- **WHAT NEEDS TO BE DONE**:
The data below should be printed in full, exactly, and without any of its images.

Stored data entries
□ □ □ □ □

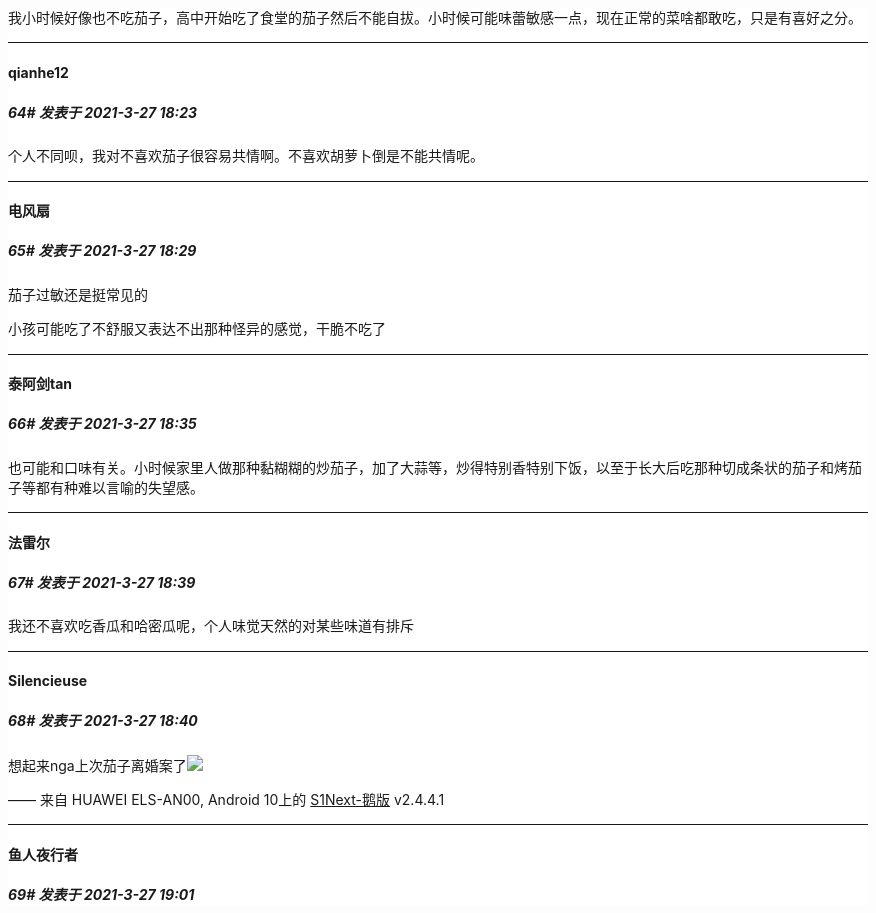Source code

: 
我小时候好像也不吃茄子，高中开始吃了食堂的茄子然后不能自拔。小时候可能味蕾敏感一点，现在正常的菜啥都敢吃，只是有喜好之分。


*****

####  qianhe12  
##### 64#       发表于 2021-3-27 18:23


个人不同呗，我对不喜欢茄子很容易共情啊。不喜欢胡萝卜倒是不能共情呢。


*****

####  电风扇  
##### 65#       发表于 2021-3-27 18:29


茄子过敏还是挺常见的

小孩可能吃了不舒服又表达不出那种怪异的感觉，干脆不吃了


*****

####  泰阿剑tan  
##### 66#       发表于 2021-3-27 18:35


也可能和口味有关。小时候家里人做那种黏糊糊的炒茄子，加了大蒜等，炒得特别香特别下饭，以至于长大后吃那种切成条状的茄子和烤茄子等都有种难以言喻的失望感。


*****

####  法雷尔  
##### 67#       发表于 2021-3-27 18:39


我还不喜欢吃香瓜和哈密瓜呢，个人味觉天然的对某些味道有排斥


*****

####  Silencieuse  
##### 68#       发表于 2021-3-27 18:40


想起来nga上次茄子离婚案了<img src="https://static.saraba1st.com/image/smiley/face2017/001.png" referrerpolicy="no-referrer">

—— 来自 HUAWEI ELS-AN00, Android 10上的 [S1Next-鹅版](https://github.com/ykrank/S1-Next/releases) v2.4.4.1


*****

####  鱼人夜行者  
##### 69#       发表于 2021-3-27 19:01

□ □ □ □ □

- **EXERCISE OUTPUT**:
Source code

: 
我小时候好像也不吃茄子，高中开始吃了食堂的茄子然后不能自拔。小时候可能味蕾敏感一点，现在正常的菜啥都敢吃，只是有喜好之分。


*****

####  qianhe12  
##### 64#       发表于 2021-3-27 18:23


个人不同呗，我对不喜欢茄子很容易共情啊。不喜欢胡萝卜倒是不能共情呢。


*****

####  电风扇  
##### 65#       发表于 2021-3-27 18:29


茄子过敏还是挺常见的

小孩可能吃了不舒服又表达不出那种怪异的感觉，干脆不吃了


*****

####  泰阿剑tan  
##### 66#       发表于 2021-3-27 18:35


也可能和口味有关。小时候家里人做那种黏糊糊的炒茄子，加了大蒜等，炒得特别香特别下饭，以至于长大后吃那种切成条状的茄子和烤茄子等都有种难以言喻的失望感。


*****

####  法雷尔  
##### 67#       发表于 2021-3-27 18:39


我还不喜欢吃香瓜和哈密瓜呢，个人味觉天然的对某些味道有排斥


*****

####  Silencieuse  
##### 68#       发表于 2021-3-27 18:40


想起来nga上次茄子离婚案了<img src="https://static.saraba1st.com/image/smiley/face2017/001.png" referrerpolicy="no-referrer">

—— 来自 HUAWEI ELS-AN00, Android 10上的 [S1Next-鹅版](https://github.com/ykrank/S1-Next/releases) v2.4.4.1


*****

####  鱼人夜行者  
##### 69#       发表于 2021-3-27 19:01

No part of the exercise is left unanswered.